Ni conceptuel ni expressionniste, Swennen refuse de s'enfermer dans un style. Ce qui l'intéresse, ce sont les rapports entre le mot et l'image, le sens et le non-sens, le figuratif et l'abstrait,........ le sérieux et l'humour.
Il s’agit moins de représenter que de laisser la peinture se faire, d’en éprouver sa logique propre : « Le comment détermine le quoi », disait-il - la manière de peindre prime sur le sujet.

samedi 1 novembre 2025

Phil Greenwood - Leaf fall (1979)

Une image et des mots.
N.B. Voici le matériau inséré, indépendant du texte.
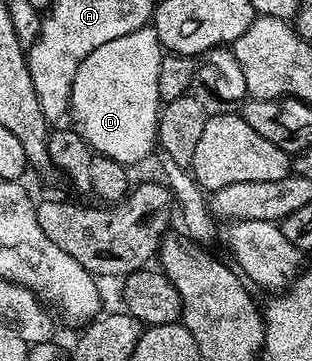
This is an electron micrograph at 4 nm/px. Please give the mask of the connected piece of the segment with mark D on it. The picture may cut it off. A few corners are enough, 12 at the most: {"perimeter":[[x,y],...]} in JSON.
{"perimeter":[[154,26],[105,41],[73,77],[69,115],[124,165],[156,150]]}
Une oeuvre du graveur et aquafortiste gallois Philip Greenwood (b.1943).
Et un poème de Nâzim Hikmet (1901-1963).

J'ai lu cinquante mille poèmes et romans
qui parlaient de la chute des feuilles en automne
j'ai vu cinquante mille films
sur la chute des feuilles en automne

j'ai vu cinquante mille fois tomber
les feuilles en automne
les feuilles qui tombent, qui traînent, qui
pourrissent sur le sol

cinquante mille fois j'ai entendu leur crissement sans vie
sous les semelles de mes souliers
entre mes paumes et au bout de mes doigts
et pourtant la chute des feuilles me serre toujours le cœur

surtout les feuilles qui tombent sur les boulevards
surtout s'il s'agit de feuilles de marronniers
surtout si des enfants passent par là
surtout s'il fait soleil

surtout si j'ai reçu ce jour-là une bonne nouvelle
me parlant d'amitié
surtout si mon cœur ne me fait pas trop mal
surtout si je crois que m'aime ma bien-aimée

surtout si ce jour-là je suis d'accord
avec les autres et avec moi-même
rencontrer la chute des feuilles en automne me serre le cœur
surtout celles qui tombent sur les boulevards
surtout s'il s'agit de feuilles de marronniers.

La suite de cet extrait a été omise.